Testes feitos por QUATRO RODAS
Creta | Corolla Cross | |
Aceleração | ||
0 a 100 km/h | 10,55 s | 10,5 s |
0 a 1.000 m | 31,74 s – 166,1 km/h | 31,76 s – 167,9 km/h |
Velocidade máxima | 190 km/h * | 195 km/h * |
Retomadas | ||
D 40 a 80 km/h | 4,54 s | 4,39 s |
D 60 a 100 km/h | 6,10 s | 5,5 s |
D 80 a 120 km/h | 7,23 s | 6,98 s |
Frenagens | ||
60/80/120 km/h a 0 | 13/28/60 m | 14,8/26,6/61,8 m |
Consumo | ||
Urbano | 11,5 km/l | 12 km/l |
Rodoviário | 15,3 km/l | 15,4 km/l |
Ruído interno | ||
Neutro/RPM máx. | 41,6/65,5 dBA | 40,5/64,8 dBA |
80/120 km/h | 65,2/71,5 dBA | 61,8/68,9 dBA |
Aferição | ||
Velocidade real a 100 km/h | 96 km/h | 95 km/h |
Rotação do motor a 100 km/h em 5a marcha |
2.250 rpm | 1.500 rpm |
Volante | 3 voltas | 2,7 voltas |
Seu Bolso | ||
Preço básico | R$ 162.690 | R$ 173.690 |
Concessionárias | 224 | 216 |
Garantia | 5 anos | 5 anos |
Revisões até 60.000 km | R$ 4.214 | R$ 5.077 |
Condições de teste: alt. 660 m; temp., 35/27 °C; umid. relat., 44/47%; press., 1.012/1.014 mmHg
Ficha técnica – Hyundai Creta Ultimate 2.0
Motor: flex, diant., transv., 4 cil., 16V, aspirado, comando de válvulas variável na admissão e no escape, injeção indireta, 1.999 cm³, 167/157 cv a 6.200 rpm, 20,6/19,2 kgfm a 4.700 rpm
Câmbio: automático, 6 marchas, tração dianteira
Direção: elétrica
Suspensão: McPherson (diant.) e eixo de torção (tras.)

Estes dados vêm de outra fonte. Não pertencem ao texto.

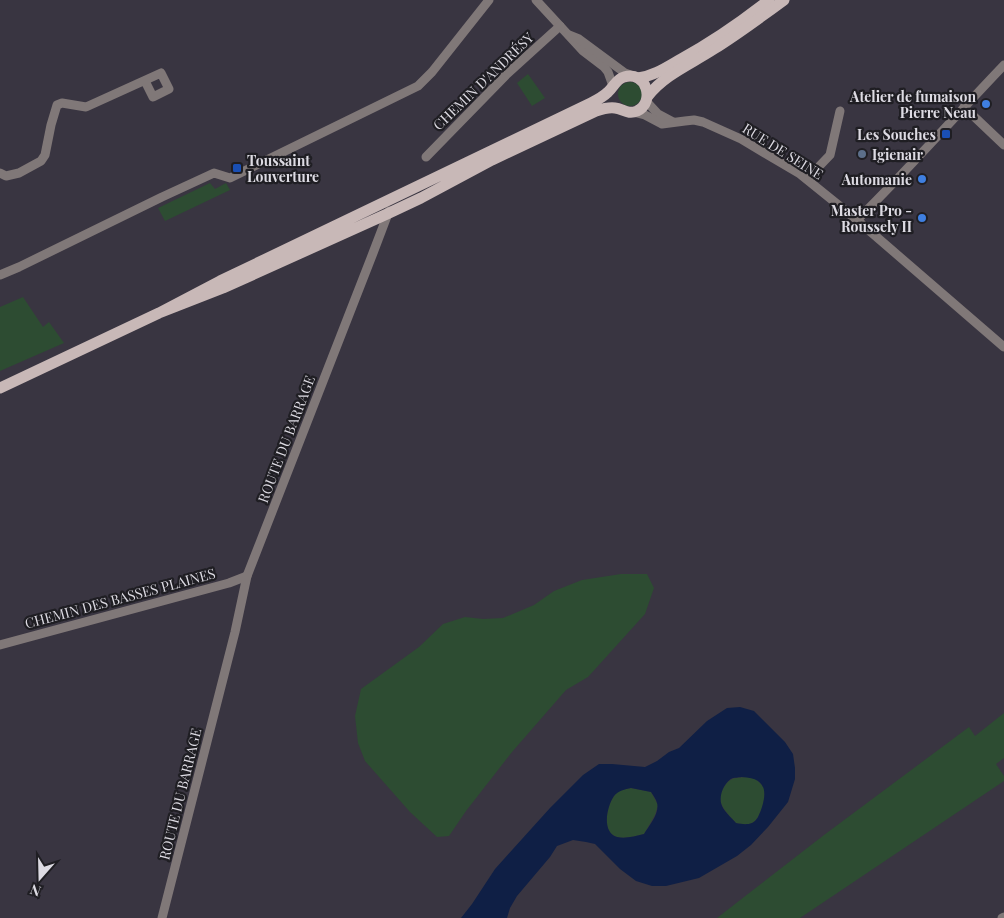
<svg xmlns="http://www.w3.org/2000/svg" width="1004" height="918" font-family="'Playfair Display',serif">
<rect width="100%" height="100%" fill="#393541"/>
<!-- green -->
<g fill="#2d4c32">
<path d="M528 74 545 98 532 106 517 83Z"/>
<circle cx="630" cy="94" r="12"/>
<path d="M210 183 215 189 226 183 230 190 165 221 158 208Z"/>
<path d="M23 297 43 327 49 322 64 343 0 371V307Z"/>
<path d="M621 574H647L654 588 645 614 588 677 566 690 512 752 466 811 449 836 437 837 410 812 365 761 358 743 355 716 361 689 419 647 443 624 465 617 483 619 503 618 534 605 554 591 582 580Z"/>
<path d="M1004 713V758L996 764 1004 776V781L800 918H717L824 835 969 727 975 736Z"/>
<path d="M752 777C757 780 761 783 764 788 767 796 760 820 752 823 747 825 741 824 736 823 731 817 724 811 721 803 718 794 726 779 736 778 741 777 747 777 752 777Z"/>
<path d="M631 788 651 792 658 805 655 815 644 834C635 836 626 839 617 837 601 832 607 806 614 796 618 790 625 789 631 788Z"/>
</g>
<!-- water -->
<path fill="#0f1f45" fill-rule="evenodd" d="M740 707 754 711 785 742 793 754 795 768V779L788 802 768 827 751 845 737 856 699 878 666 886H652L636 881 620 869 595 844 586 842 573 840 557 846 550 857 517 896 510 908 507 918H461L472 904 495 869 550 808 583 775 599 764H612L645 767 657 761 669 752 679 748 707 721 727 708ZM742 777C765 778 768 790 761 810 759 815 757 821 752 823 747 825 741 824 736 823 731 817 723 811 721 803 719 794 725 781 733 778 734 778 741 777 742 777ZM631 788 651 792C653 795 656 799 657 803 660 813 649 826 644 834 635 836 626 839 617 837 601 832 607 806 614 796 618 791 625 789 631 788Z"/>
<g fill="none" stroke-linecap="round" stroke-linejoin="round">
<!-- minor -->
<g stroke="#807878" stroke-width="9">
<path d="M536 0 583 51 604 67 608 72 613 86"/>
<path d="M569 35 579 39 625 73 633 76"/>
<path d="M646 101 658 114 673 122"/>
<path d="M964 107 1004 145"/>
<path d="M633 112 645 115 662 124 685 121 694 120 703 122 741 139 800 174 857 220 1004 347"/>
<path d="M426 157 506 75 560 26"/>
<path d="M0 173 6 176 19 173 41 161 45 155 51 125 57 105 62 103 86 107 161 73 169 89 153 97 145 81"/>
<path d="M807 179 830 155 840 111"/>
<path d="M857 220C908 170 955 116 1004 65"/>
<path d="M0 275 19 267 162 197 214 173 230 178 418 86 432 72 489 0"/>
<path d="M0 645 229 583 247 576"/>
<path d="M162 918 235 632 247 576 373 253 389 211"/>
<path d="M1002 918 1004 917"/>
</g>
<!-- major -->
<g stroke="#c8b8b7" stroke-width="11">
<path d="M638 78C654 76 667 67 681 59 712 42 741 22 769 0"/>
<path d="M648 96C664 75 691 64 714 49 738 34 761 17 784 0"/>
<path d="M0 388 159 313 220 281 591 103C597 100 603 97 608 92 614 87 616 79 624 77 646 70 656 102 637 111 628 115 623 109 615 108 608 107 602 109 596 111L492 160 421 198 387 214 223 288 159 313"/>
</g>
</g>
<!-- markers -->
<g fill="#3f7fe0" stroke="#1f1e23" stroke-width="2">
<circle cx="986" cy="104" r="5"/>
<circle cx="922" cy="179" r="5"/>
<circle cx="922" cy="218" r="5"/>
</g>
<g fill="#1a4fb4" stroke="#1f1e23" stroke-width="2">
<rect x="941" y="129" width="10" height="10" rx="2.5"/>
<rect x="232" y="163" width="10" height="10" rx="2.5"/>
</g>
<circle fill="#5c6f8a" stroke="#1f1e23" stroke-width="2" cx="862" cy="154" r="5"/>
<g text-anchor="middle" dominant-baseline="central" stroke-width="4.5" stroke-linejoin="round" paint-order="stroke">
<!-- street labels -->
<g font-size="14" fill="#dddbe3" stroke="#1f1e23">
<text transform="translate(483 81) rotate(-44)">CHEMIN D'ANDRÉSY</text>
<text transform="translate(783 151) rotate(32)">RUE DE SEINE</text>
<text transform="translate(286 439) rotate(-69)">ROUTE DU BARRAGE</text>
<text transform="translate(120 598) rotate(-15)">CHEMIN DES BASSES PLAINES</text>
<text transform="translate(180 794) rotate(-76)">ROUTE DU BARRAGE</text>
</g>
<!-- poi labels -->
<g font-size="14" font-weight="bold" fill="#dddbe3" stroke="#1f1e23" text-anchor="end">
<text x="976" y="96">Atelier de fumaison<tspan x="976" dy="16">Pierre Neau</tspan></text>
<text x="936" y="134">Les Souches</text>
<text x="872" y="154" text-anchor="start">Igienair</text>
<text x="247" y="160" text-anchor="start">Toussaint<tspan x="247" dy="16">Louverture</tspan></text>
<text x="912" y="179">Automanie</text>
<text x="912" y="210">Master Pro -<tspan x="912" dy="16">Roussely II</tspan></text>
</g>
</g>
<!-- north arrow -->
<g transform="translate(40 878) rotate(200)" stroke="#1f1e23" stroke-width="4" paint-order="stroke">
<path d="M0-4L9 19L0 12L-9 19Z" fill="#dddbe3"/>
<text y="-8" font-size="14" font-weight="bold" text-anchor="middle" fill="#dddbe3">N</text>
</g>
</svg>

Freios: disco ventilado (diant.) e disco sólido (tras.)
Pneus: 215/55 R18
Peso: 1.300 kg
Dimensões: comprimento, 430 cm; largura, 179 cm; altura, 163,5 cm; entre-eixos, 261 cm; porta-malas, 422 l; tanque de combustível, 50 l
Ficha técnica – Toyota Corolla Cross XRE 2.0
Motor: flex, diant., transv., 4 cil., 16V, aspirado, comando de válvulas variável na admissão e no escape, injeção indireta e direta, 1.987 cm³, 177/169 cv a 6.600 rpm, 21,4 kgfm a 4.400 rpm
Câmbio: CVT com simulação de 9 marchas e 1a fixa, tração dianteira
Direção: elétrica
Suspensão: McPherson (diant.) e eixo de torção (tras.)

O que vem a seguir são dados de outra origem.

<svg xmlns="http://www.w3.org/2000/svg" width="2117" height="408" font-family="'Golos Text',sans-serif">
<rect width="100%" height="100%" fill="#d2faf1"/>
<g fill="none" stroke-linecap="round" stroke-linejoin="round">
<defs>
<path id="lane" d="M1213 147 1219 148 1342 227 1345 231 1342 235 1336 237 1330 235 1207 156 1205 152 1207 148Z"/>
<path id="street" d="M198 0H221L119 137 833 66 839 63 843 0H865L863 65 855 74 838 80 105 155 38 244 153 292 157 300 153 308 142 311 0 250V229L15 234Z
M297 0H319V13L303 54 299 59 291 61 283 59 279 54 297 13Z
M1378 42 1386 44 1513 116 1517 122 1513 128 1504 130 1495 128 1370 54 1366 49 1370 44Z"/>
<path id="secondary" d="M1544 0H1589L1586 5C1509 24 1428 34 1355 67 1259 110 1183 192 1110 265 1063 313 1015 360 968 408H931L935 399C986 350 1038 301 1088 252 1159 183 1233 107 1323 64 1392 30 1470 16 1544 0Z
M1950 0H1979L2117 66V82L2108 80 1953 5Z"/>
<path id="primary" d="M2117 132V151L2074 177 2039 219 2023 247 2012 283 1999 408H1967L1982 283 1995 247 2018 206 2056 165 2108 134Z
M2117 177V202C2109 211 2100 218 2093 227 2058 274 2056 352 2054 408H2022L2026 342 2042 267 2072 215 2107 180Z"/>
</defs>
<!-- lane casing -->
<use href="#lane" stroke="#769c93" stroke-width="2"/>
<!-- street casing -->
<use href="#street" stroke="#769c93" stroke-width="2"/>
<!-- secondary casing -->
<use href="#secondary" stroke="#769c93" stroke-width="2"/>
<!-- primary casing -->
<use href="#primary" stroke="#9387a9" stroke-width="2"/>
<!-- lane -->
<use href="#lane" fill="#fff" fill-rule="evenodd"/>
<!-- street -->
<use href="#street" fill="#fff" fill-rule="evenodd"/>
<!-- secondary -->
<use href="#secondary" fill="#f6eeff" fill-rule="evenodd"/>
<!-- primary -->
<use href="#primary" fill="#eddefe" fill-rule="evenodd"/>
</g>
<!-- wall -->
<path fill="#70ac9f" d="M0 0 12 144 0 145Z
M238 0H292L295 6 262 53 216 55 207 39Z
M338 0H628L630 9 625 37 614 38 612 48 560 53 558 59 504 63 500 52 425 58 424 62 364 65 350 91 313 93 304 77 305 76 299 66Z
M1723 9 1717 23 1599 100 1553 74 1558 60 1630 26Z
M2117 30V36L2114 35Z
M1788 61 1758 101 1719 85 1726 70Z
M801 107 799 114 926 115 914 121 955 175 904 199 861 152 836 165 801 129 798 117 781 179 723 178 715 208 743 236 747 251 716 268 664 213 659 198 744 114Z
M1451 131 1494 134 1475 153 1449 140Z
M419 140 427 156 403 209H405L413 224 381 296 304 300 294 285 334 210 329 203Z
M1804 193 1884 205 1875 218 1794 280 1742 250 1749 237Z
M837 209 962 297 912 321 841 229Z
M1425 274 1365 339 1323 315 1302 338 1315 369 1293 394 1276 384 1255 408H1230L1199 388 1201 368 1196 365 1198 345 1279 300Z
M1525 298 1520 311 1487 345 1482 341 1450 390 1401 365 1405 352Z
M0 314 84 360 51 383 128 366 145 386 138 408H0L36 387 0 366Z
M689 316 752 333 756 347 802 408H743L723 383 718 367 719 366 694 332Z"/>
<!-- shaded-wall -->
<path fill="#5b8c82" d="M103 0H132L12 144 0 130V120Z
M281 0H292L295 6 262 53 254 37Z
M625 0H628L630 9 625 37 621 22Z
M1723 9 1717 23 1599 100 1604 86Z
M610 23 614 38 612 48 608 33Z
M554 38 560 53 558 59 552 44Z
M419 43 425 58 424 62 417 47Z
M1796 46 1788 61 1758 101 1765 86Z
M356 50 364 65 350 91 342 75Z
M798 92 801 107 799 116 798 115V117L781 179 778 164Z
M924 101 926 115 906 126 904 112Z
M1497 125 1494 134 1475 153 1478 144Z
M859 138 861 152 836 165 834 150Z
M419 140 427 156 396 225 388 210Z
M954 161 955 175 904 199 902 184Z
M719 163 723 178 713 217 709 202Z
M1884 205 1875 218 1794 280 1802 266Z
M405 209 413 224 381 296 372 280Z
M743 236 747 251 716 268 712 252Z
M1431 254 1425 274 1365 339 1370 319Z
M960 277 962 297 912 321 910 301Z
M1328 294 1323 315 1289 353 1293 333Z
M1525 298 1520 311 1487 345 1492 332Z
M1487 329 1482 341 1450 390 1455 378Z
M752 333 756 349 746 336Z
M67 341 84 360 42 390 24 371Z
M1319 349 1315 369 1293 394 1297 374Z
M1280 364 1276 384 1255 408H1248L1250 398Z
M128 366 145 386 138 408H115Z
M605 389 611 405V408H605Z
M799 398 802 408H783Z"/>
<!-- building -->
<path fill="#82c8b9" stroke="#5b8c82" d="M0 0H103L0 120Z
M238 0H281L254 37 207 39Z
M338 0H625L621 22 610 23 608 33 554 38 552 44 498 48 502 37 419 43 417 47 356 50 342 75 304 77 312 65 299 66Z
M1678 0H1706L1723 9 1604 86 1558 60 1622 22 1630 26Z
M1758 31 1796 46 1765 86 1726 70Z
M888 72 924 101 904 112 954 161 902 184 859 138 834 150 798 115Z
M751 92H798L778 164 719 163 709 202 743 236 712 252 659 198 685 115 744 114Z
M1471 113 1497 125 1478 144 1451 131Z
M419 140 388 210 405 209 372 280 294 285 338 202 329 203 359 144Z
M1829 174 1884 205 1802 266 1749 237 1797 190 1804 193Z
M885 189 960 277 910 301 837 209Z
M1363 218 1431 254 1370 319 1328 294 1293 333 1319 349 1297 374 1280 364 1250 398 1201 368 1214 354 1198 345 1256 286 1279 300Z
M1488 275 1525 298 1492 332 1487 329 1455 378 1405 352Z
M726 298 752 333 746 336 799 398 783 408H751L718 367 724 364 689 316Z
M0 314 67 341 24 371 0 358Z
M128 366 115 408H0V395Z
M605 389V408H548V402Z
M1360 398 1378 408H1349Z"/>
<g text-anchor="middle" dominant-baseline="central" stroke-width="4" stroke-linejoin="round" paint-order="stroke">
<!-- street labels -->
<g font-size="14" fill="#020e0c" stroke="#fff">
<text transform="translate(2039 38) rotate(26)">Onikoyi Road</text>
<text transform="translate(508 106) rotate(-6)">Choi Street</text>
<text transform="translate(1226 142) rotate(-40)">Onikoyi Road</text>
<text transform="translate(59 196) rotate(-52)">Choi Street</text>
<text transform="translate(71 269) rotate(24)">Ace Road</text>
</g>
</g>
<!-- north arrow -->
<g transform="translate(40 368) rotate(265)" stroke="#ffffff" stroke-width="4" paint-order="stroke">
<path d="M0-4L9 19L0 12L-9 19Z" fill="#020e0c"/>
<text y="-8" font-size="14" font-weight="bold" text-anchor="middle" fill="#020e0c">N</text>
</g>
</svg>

Freios: disco ventilado (diant.) e disco sólido (tras.)
Pneus: 225/50 R18
Peso: 1.420 kg
Dimensões: comprimento, 446 cm; largura, 182,5 cm; altura, 162 cm; entre-eixos, 264 cm; porta-malas, 440 l; tanque de combustível, 47 l
Veredicto Quatro Rodas
O Toyota Corolla Cross precisa rever algumas questões para conseguir se afirmar como SUV médio. O Hyundai Creta agrada mais e anda igual custando muito menos.